Try it: Below this line is a set of entries; quote exactly the lines from the line that contains "Horizontal focal length" to the line that contains "street light (left=527, top=212, right=535, bottom=281)", both lines included.
* * * * * * * * *
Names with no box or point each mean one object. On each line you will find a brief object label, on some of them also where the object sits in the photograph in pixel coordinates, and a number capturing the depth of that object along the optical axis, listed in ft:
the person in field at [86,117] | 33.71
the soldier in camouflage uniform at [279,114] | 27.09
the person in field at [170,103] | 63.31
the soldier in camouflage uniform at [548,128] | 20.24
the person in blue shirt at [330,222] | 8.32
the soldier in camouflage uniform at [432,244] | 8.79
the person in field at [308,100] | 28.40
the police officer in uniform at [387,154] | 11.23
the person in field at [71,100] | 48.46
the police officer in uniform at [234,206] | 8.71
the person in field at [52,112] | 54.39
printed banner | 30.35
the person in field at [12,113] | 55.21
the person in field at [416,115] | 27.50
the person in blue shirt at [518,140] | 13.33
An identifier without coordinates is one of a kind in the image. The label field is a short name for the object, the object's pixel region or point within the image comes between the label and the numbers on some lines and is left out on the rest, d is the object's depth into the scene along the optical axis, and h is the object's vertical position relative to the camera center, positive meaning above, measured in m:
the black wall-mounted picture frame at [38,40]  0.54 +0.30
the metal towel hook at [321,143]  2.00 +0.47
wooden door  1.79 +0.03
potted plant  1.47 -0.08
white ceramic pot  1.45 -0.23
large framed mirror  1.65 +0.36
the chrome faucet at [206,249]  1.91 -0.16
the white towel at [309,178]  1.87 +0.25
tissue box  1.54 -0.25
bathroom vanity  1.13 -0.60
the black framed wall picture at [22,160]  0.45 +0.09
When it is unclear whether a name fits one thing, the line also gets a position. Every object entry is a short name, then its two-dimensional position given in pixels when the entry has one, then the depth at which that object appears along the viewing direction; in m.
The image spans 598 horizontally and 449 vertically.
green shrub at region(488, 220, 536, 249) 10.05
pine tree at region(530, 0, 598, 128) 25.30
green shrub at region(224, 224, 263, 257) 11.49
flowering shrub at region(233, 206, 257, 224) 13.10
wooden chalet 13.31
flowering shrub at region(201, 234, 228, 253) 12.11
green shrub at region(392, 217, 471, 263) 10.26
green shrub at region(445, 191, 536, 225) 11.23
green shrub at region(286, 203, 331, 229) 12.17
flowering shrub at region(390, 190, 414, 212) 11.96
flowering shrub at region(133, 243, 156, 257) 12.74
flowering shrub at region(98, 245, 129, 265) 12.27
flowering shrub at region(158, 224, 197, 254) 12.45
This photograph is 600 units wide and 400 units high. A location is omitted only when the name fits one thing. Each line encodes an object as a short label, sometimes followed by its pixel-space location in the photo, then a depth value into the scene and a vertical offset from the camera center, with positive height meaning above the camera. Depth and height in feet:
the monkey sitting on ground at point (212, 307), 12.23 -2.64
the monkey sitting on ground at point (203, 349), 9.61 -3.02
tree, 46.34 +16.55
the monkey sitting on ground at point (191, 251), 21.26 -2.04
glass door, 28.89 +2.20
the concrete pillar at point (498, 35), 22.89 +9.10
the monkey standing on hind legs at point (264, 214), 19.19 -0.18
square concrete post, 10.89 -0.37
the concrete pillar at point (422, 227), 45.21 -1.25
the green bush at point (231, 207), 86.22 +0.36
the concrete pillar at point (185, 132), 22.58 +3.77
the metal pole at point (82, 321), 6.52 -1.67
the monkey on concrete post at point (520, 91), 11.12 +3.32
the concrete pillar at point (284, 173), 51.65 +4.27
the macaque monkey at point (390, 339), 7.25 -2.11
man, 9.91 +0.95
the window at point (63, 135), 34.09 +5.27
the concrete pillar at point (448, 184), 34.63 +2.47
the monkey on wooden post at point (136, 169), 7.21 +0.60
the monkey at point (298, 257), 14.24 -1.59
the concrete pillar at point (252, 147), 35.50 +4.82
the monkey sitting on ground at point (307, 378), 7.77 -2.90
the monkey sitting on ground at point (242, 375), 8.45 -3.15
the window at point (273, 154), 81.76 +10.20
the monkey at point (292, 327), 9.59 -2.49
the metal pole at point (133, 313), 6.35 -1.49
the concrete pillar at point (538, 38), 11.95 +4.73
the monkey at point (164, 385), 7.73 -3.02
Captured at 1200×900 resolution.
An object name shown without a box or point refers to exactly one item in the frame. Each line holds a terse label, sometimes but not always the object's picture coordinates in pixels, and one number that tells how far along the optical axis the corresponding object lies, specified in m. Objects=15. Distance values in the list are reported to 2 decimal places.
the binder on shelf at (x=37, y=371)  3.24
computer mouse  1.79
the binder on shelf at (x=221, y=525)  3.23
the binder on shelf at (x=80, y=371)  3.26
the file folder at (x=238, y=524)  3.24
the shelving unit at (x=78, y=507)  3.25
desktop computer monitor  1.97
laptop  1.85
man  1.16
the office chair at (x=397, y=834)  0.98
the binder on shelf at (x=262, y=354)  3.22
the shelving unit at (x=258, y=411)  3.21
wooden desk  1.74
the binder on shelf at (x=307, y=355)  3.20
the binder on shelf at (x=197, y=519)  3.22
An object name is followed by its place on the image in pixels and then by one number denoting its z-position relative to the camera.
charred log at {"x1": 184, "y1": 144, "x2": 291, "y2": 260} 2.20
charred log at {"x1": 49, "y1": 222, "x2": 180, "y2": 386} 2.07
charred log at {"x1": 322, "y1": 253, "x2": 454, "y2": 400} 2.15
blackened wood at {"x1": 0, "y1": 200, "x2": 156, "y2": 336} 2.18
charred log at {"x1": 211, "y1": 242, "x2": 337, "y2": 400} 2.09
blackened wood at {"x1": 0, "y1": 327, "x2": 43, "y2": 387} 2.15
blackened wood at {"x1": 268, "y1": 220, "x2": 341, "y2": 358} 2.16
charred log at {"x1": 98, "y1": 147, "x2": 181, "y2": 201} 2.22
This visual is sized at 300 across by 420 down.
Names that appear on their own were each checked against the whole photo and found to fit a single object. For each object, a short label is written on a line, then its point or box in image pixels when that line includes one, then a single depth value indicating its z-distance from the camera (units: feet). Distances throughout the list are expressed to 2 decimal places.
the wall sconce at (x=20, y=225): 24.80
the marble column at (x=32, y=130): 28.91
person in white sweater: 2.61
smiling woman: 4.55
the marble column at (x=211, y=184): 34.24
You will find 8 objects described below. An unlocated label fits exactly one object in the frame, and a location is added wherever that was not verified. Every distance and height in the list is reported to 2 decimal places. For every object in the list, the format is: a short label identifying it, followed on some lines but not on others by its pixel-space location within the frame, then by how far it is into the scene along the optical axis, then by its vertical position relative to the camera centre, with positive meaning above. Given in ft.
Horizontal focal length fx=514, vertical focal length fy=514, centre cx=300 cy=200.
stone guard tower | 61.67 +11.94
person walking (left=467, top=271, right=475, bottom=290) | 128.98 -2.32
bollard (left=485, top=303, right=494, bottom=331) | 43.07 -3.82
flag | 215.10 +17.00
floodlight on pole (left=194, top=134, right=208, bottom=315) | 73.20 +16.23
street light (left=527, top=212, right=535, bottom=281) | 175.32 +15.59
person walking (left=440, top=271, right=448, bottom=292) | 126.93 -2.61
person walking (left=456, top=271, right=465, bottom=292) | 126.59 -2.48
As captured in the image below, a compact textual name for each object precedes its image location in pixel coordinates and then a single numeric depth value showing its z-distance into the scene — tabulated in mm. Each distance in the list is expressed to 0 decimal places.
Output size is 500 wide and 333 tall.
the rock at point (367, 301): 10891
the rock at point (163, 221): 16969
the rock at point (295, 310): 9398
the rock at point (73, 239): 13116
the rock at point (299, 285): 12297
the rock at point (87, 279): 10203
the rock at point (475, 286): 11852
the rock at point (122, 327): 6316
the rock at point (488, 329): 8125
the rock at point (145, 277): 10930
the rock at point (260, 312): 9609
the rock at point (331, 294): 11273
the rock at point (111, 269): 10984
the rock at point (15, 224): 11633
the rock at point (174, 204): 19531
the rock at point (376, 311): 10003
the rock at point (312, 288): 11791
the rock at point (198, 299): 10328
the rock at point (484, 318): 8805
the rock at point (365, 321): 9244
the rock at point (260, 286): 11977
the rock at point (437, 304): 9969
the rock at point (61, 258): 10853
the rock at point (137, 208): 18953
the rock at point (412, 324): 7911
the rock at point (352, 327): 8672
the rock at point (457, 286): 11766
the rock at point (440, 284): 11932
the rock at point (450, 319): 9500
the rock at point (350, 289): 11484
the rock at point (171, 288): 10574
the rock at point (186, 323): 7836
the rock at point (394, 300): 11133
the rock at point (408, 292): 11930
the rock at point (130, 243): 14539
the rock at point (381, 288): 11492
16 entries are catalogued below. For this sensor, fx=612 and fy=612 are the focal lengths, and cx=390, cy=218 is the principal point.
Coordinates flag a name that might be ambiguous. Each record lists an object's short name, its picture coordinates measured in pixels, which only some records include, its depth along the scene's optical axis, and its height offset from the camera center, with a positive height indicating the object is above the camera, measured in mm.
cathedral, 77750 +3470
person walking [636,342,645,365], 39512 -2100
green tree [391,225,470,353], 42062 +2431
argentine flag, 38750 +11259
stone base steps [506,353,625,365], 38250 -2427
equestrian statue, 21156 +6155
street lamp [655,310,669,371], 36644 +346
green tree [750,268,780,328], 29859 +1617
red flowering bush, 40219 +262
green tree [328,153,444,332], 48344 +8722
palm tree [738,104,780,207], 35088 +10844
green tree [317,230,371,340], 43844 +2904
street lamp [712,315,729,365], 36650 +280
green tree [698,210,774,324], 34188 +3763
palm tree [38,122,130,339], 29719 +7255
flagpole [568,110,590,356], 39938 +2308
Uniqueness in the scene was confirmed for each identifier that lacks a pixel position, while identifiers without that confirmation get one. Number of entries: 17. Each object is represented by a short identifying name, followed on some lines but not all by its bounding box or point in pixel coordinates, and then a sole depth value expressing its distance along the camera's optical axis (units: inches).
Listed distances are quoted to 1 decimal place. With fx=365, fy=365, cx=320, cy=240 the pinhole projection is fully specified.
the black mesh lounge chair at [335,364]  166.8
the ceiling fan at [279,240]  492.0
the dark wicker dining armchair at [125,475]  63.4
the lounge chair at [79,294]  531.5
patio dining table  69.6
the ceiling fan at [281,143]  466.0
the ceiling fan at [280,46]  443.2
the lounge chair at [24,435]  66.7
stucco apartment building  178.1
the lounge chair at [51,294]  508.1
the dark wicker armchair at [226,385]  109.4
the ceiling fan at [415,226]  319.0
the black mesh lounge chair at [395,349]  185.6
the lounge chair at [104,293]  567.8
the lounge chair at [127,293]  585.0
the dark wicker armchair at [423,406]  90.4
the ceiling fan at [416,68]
* * * * * * * * *
Answer to this problem:
Horizontal focal length fx=514, vertical focal length fy=514, centre cx=300 cy=200.
stone guard tower | 61.67 +11.94
person walking (left=467, top=271, right=475, bottom=290) | 128.98 -2.32
bollard (left=485, top=303, right=494, bottom=331) | 43.07 -3.82
flag | 215.10 +17.00
floodlight on pole (left=194, top=134, right=208, bottom=315) | 73.20 +16.23
street light (left=527, top=212, right=535, bottom=281) | 175.32 +15.59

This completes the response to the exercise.